Thursday, January 5, 2012: 3:00 PM
Chicago Ballroom H (Chicago Marriott Downtown)
Magdalena M. Wrobel-Bloom, Munich University
The paper sheds light on how host societies and new immigration groups respond to each other culturally, socially and politically, especially in the first years of their encounter. It does so by focusing on the mass immigration of Polish Jews to Palestine in the mid 1920s and by tracing their response to a range of challenges from the local Jewish community. The history of Polish Jewish immigrants in Palestine illustrates a developing immigrant-host relationship, from mutual distrust and exclusion to eventual inclusion.
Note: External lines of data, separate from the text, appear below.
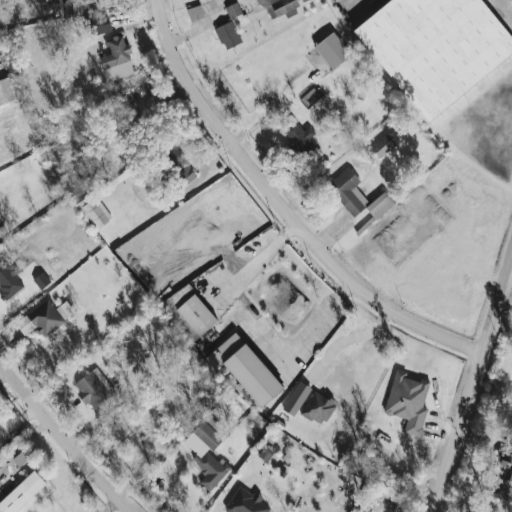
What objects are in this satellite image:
building: (305, 1)
building: (279, 8)
building: (196, 13)
building: (236, 14)
building: (228, 35)
building: (436, 47)
building: (437, 47)
building: (334, 51)
building: (117, 60)
building: (7, 94)
building: (5, 96)
building: (384, 146)
building: (349, 191)
building: (381, 206)
road: (283, 208)
building: (96, 213)
road: (256, 260)
building: (9, 281)
building: (42, 281)
building: (193, 310)
road: (322, 317)
building: (45, 318)
road: (346, 338)
building: (248, 369)
road: (471, 380)
building: (94, 390)
building: (297, 399)
building: (408, 402)
building: (318, 409)
road: (63, 439)
building: (266, 453)
building: (207, 454)
building: (23, 492)
building: (246, 502)
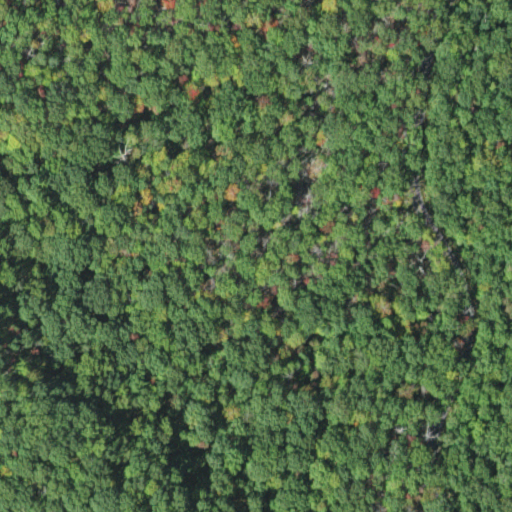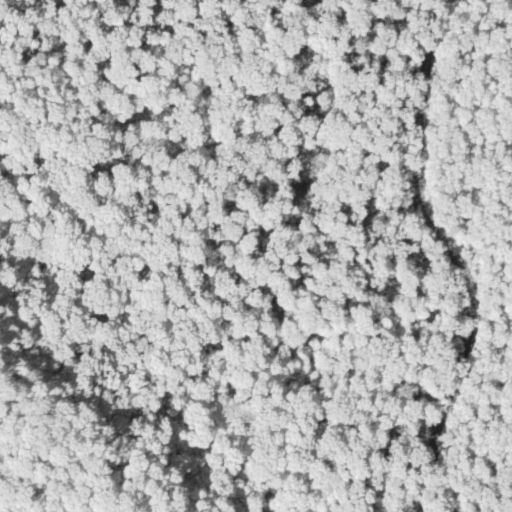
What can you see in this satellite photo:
road: (450, 255)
At the time when the newcomers emigrated from Poland to Palestine, many prejudices about them were already formed among Jews in Palestine. Shortly after their arrival in Palestine, the immigrants had to face not only cultural and linguistic diversity, but also hostility from the local Jewish society. While the old settlers accused Polish Jews of lacking Zionist convictions, the newcomers felt misunderstood and sought to create new social ties among themselves. By looking at debates in the contemporary press and personal memoirs, this paper follows the encounter between the two groups on multiple levels, ranging from the individual and private to the public and political spheres of life. This study shows that over the years, the group of immigrants became a full part of the Jewish Palestinian society. By the 1930s, when Jews fleeing Europe arrived in Palestine as refugees, the Polish Jews had themselves turned into ‘hosts’ and now criticized the newcomers.